Lost on Kythera, the fourth feature film by one of independent Greek cinema’s most outlandish and beloved directors, James Prineas, is set to premiere in cinemas across Australia this October. A rollicking adventure tale in which mythology and ancient history collide hilariously with the present, Lost on Kythera premieres in Sydney’s Ritz Randwick on Sunday, October 8th, before travelling to Brisbane’s New Farm Cinema on October 20th and Palace Electric in Canberra on October 22nd. The family-friendly comedy finishes its Australian tour at Melbourne’s Greek Film Festival where it will be shown in Palace Cinema Como on October 26th and Palace Balwyn on October 29th.

A quirky comedy with romance at its heart, Lost on Kythera boasts a cast of A-list Greek talent – audiences will be captivated by legend of the Greek stage, Efi Stamouli, and darlings of the screen, Giorgos Papageorgiou and Danae Mikalaki who are perfectly cast as the Goddess Aphrodite and her hapless demigod Hymeros – and charismatic Kytherian locals who are arguably as famous in local island lore. This diverse talent creates a film that is as charming as it is hilarious and immediately endears its oddball characters, off-the-wall adventure plots, and eccentric island antics to its audience.

“James has a knack for packing so much into one movie and doing it in such a way that he melts the hearts of audiences everywhere,” actor Giorgos Papageorgiou said of working with writer and director, who also happens to be his longtime friend. “Ancient Greek history, vibrant local people, his truly wonderful imagination and his ability to viscerally capture life on Kythera through stunning cinematography – all of this makes James’ films truly unique. He uses people and places that mean a lot to him and I think that’s why his movies are so beautiful – there’s so much love in them!”

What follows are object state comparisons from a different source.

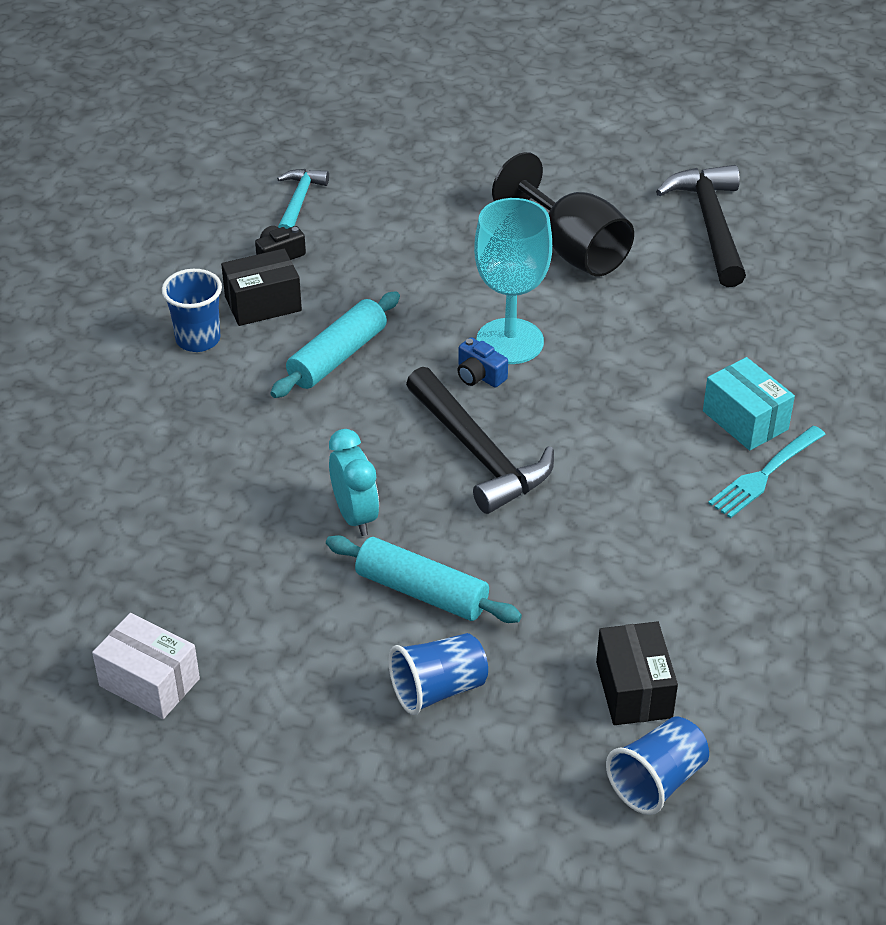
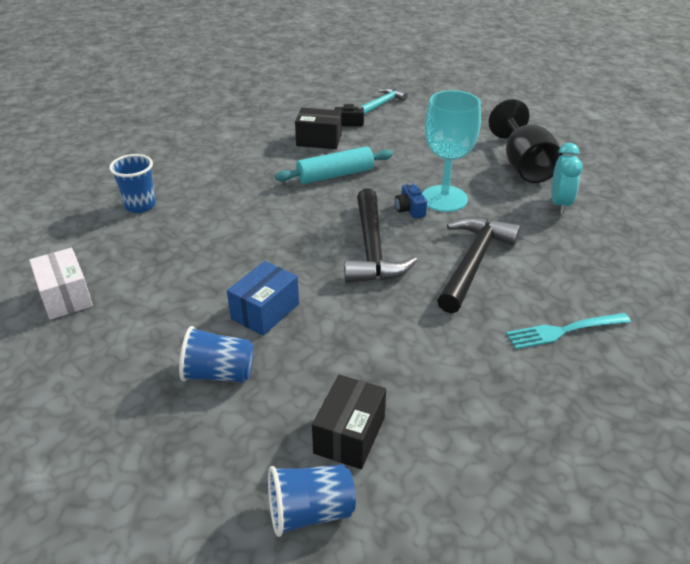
camera: 30 degrees right, 5 degrees down
blue cup [162,269,222,352] -> blue cup moved to [109,154,156,213]
turquoise rolling pin [326,535,522,623] -> blue box [227,261,299,336]
turquoise clock [329,429,379,536] -> turquoise clock moved to [551,143,583,214]
black hammer [656,165,746,287] -> black hammer moved to [437,217,520,313]
turquoise box [703,357,795,451] -> none

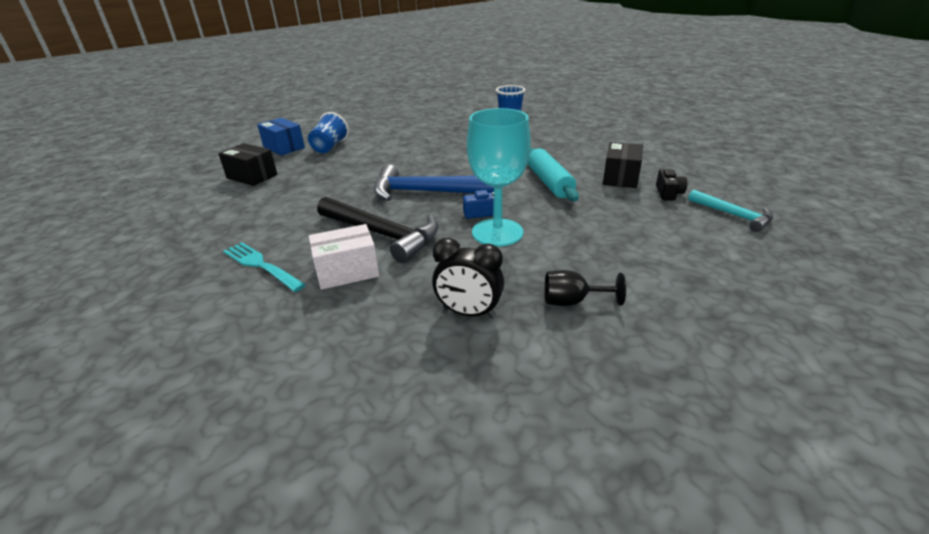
camera: 100 degrees right, 5 degrees down
white box [29,248,93,320] -> white box moved to [309,224,379,290]
blue box [227,261,299,336] -> blue box moved to [257,118,305,156]
blue cup [268,465,356,537] -> none
black hammer [344,188,417,283] -> blue hammer [374,165,494,201]
black goblet [488,99,563,183] -> black goblet [545,270,626,306], size x0.50
turquoise fork [506,313,631,349] -> turquoise fork turned 45 degrees counterclockwise [223,242,306,292]
turquoise clock [551,143,583,214] -> black clock [432,238,504,318]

While Lost on Kythera is ostensibly a love story about two young lovers on holiday, it’s clear this film has bigger ambitions than romance. As is omnipresent in Prineas’ work (his previous feature films such as Winter on Kythera (2018) were all set and shot on Kythera), Lost on Kythera is an attempt to reconnect Kytherians and the larger Greek diaspora with their heritage. It is a celebration of ancestry, a tribute to mythology in the form of Aphrodite (who was said to be born in the waters off Kythera and built her holiest temple on the island), and an opportunity to reconnect with the robust Greek diaspora in Australia. To this end, each screening is a specially curated event with meet-and-greets with director James Prineas, a drinks reception after the film, and even an original souvenir in the form of a specially-minted ancient Kytherian coin.

“We want people to leave our film with a physical memory and so we worked with a local Athenian coin-minting professional to create a completely unique bronze coin for cinemagoers to take home,” Prineas explains. “It’s modelled off the ancient coins that used to be minted on Kythera and has the face of Aphrodite on one side and her famous lost temple that’s in the movie on the other. Everyone who comes to see the film will get this free coin. The idea being that, whether you’re Kytherian, Greek, or any other nationality, you can always have a piece of home – a piece of Kythera – with you.”

Having already scooped up prizes on the international film festival circuit – including the condensed version of the film winning Best Comedy at the Sydney Short Film Festival – Lost on Kythera is sure to win over audiences across Australia. Lost on Kythera premieres in Ritz Cinema Randwick in Sydney on October 8th. Tickets for this and all other Australian screenings can be found at www.LostOnKythera.com.

About James Prineas

James Prineas is a Berlin-based film director, screenwriter, photographer, and founder of the independent production company Join the Plot Films. Born in Sydney, Australia, to parents of Kytherian descent, James has always been fascinated by Kythera, making it a central focus of his filmmaking.

He made his directorial debut in 2016 with the feature film Kythera mon Amour. It won various awards while the short version of it – The Beekeepers – was a finalist at the 2017 Sydney Tropfest. His other feature films include Winter on Kythera (2018) and An Island named Desire (2020). James’ short films have been equally successful as his features, receiving accolades and recognition at various international film festivals. A short version of Winter on Kythera was also selected for the Cannes Short Film Corner in 2018.